# TASK DETAILS
Copy each line of the listing where the word "into" can be found.
START PROVIDED MATERIAL
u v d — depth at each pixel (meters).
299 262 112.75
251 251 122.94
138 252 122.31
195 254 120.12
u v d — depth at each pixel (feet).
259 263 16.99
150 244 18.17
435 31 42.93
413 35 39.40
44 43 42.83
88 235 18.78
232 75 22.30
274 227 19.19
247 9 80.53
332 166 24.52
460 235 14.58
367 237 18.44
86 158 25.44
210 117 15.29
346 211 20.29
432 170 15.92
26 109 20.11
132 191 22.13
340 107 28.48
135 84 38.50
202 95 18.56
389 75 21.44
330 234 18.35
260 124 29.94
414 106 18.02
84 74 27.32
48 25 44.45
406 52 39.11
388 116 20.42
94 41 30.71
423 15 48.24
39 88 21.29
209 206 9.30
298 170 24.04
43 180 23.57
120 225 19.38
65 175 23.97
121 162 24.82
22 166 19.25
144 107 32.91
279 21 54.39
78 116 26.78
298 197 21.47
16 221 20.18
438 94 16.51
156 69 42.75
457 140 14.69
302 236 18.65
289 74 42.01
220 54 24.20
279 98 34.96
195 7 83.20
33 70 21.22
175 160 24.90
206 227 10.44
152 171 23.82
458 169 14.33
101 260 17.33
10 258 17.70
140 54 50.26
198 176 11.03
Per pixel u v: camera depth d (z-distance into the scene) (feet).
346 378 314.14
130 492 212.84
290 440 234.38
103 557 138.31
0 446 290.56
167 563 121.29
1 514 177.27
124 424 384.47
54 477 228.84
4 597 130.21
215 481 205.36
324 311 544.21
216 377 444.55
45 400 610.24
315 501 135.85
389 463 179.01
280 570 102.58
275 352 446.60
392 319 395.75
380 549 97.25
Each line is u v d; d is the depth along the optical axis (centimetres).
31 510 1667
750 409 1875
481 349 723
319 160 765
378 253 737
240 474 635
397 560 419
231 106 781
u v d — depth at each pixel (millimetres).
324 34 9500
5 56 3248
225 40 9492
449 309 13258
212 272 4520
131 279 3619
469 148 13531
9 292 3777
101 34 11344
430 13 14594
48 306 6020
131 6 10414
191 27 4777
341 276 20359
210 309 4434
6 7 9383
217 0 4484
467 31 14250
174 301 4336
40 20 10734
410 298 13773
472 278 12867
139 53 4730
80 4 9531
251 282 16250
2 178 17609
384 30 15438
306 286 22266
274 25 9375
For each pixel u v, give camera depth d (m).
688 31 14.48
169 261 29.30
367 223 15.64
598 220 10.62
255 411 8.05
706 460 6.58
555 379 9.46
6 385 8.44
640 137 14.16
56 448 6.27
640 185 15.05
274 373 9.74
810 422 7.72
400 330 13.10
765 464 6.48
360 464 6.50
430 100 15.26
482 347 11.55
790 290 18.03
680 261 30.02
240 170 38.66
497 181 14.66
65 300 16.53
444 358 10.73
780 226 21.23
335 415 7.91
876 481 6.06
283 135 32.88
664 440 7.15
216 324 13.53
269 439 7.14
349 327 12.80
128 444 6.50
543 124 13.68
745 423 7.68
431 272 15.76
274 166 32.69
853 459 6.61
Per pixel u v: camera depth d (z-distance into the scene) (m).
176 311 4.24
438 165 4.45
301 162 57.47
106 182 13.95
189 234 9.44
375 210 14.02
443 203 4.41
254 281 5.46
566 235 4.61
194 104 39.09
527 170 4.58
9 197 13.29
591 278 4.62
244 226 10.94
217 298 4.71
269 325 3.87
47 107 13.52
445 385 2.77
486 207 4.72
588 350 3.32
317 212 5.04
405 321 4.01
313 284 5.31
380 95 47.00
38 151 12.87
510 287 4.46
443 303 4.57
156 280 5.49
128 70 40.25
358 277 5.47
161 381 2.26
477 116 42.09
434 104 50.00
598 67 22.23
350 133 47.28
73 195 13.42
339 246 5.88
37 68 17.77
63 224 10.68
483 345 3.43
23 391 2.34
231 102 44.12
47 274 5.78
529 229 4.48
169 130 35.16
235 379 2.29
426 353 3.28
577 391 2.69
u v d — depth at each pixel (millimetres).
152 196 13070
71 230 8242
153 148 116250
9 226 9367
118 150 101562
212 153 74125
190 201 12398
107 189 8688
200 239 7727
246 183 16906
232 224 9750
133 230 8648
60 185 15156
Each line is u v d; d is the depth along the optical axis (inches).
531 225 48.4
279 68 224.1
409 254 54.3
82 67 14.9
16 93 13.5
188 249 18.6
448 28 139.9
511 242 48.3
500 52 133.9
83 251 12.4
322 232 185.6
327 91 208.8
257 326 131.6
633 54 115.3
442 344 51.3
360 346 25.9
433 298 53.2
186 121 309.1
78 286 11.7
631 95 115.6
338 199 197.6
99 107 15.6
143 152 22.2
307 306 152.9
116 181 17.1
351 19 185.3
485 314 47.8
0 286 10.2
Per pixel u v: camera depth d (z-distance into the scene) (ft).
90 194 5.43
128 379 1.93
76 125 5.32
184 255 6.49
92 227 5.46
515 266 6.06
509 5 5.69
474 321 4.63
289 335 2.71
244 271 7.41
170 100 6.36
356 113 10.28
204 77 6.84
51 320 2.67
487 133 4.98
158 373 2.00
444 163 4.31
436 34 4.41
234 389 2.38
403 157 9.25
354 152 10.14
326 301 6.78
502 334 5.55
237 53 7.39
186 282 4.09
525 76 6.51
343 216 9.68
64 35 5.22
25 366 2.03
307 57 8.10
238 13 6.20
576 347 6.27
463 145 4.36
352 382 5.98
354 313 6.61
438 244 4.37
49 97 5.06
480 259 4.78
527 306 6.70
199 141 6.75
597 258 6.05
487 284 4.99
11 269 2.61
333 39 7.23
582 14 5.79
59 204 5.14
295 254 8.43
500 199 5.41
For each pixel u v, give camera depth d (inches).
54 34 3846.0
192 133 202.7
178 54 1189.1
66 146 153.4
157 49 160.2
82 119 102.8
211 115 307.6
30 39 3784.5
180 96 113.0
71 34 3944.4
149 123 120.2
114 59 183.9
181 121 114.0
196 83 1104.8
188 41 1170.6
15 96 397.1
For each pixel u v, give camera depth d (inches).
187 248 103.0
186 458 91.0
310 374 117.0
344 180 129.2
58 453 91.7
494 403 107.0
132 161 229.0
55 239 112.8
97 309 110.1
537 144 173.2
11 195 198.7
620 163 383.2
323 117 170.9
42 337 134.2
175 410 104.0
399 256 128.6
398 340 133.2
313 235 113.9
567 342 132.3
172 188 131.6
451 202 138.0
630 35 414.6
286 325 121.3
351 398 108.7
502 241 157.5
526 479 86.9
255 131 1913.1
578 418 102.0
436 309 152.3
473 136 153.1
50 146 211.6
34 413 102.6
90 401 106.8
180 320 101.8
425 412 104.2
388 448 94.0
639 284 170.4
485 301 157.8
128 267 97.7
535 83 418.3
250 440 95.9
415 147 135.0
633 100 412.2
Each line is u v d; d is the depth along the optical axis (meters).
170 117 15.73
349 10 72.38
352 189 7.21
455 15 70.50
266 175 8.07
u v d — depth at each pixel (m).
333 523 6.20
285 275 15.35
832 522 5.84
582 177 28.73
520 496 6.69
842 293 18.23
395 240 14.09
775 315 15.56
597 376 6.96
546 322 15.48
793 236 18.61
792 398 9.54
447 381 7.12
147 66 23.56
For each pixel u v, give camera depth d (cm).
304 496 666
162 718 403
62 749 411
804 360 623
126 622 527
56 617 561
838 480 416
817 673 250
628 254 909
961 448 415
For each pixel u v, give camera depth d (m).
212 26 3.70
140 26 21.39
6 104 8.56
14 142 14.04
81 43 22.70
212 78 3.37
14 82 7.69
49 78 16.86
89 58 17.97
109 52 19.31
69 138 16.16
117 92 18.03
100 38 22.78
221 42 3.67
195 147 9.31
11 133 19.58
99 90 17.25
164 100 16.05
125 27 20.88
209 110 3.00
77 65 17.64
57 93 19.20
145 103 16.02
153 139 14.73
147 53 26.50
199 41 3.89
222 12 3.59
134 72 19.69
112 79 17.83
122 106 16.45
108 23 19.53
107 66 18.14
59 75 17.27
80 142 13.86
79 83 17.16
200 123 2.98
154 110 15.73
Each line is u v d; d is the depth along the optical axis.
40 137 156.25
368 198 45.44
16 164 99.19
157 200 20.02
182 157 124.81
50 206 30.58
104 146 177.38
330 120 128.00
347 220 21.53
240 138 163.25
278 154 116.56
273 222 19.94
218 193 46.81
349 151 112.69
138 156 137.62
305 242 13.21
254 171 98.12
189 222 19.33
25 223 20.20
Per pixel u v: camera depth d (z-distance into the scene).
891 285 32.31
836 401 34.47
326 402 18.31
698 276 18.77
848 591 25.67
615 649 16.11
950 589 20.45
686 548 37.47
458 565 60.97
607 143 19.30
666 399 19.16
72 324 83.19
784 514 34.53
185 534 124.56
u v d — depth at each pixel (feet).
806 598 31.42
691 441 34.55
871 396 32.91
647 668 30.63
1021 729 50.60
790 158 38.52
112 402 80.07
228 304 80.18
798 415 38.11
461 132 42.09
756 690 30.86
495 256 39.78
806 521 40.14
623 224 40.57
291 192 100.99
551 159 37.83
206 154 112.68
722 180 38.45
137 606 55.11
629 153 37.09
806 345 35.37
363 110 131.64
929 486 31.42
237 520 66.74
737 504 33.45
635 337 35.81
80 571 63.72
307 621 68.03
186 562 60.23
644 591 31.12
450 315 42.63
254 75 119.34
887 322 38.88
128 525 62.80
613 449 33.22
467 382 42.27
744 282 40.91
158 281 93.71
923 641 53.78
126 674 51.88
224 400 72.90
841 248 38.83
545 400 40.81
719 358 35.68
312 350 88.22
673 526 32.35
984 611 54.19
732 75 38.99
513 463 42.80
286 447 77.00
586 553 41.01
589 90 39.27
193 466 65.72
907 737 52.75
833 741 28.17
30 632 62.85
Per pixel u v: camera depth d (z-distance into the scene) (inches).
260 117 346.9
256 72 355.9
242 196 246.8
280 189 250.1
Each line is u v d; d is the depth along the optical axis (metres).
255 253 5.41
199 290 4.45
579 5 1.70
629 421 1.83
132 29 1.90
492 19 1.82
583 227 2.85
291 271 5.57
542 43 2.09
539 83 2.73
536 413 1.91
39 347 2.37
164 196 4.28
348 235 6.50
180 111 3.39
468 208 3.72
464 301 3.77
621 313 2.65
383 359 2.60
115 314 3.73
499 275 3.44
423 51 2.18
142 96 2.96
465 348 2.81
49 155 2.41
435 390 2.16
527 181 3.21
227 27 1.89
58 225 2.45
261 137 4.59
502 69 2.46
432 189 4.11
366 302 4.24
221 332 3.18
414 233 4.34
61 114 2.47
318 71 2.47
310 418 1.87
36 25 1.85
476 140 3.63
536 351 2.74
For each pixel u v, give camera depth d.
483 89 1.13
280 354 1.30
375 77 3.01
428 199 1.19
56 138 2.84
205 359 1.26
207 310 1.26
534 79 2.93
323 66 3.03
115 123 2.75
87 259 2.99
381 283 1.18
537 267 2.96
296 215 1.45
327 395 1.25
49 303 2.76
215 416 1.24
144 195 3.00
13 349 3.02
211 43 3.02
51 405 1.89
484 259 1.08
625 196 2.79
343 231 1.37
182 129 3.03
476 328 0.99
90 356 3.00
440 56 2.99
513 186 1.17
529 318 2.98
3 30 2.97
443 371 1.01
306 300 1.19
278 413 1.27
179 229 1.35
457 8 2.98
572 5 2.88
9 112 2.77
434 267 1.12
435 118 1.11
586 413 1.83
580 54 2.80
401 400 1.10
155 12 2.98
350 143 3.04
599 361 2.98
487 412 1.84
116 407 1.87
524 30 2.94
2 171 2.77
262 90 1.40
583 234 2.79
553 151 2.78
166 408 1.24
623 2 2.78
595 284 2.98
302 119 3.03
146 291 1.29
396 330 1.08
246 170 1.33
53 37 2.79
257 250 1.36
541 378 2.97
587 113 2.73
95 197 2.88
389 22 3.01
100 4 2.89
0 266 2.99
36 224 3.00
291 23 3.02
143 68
END PROVIDED MATERIAL
# RESPONSE TO THE EXERCISE
Per pixel u v: camera depth d (z-distance into the scene) (feet).
Per pixel u v: camera depth d (z-distance into the scene) (m).
Per pixel u v: camera depth d (z-distance into the scene) (ft).
Per pixel u v: camera depth d (z-distance into the scene).
Per pixel u v: camera depth d (z-distance into the scene) (inches).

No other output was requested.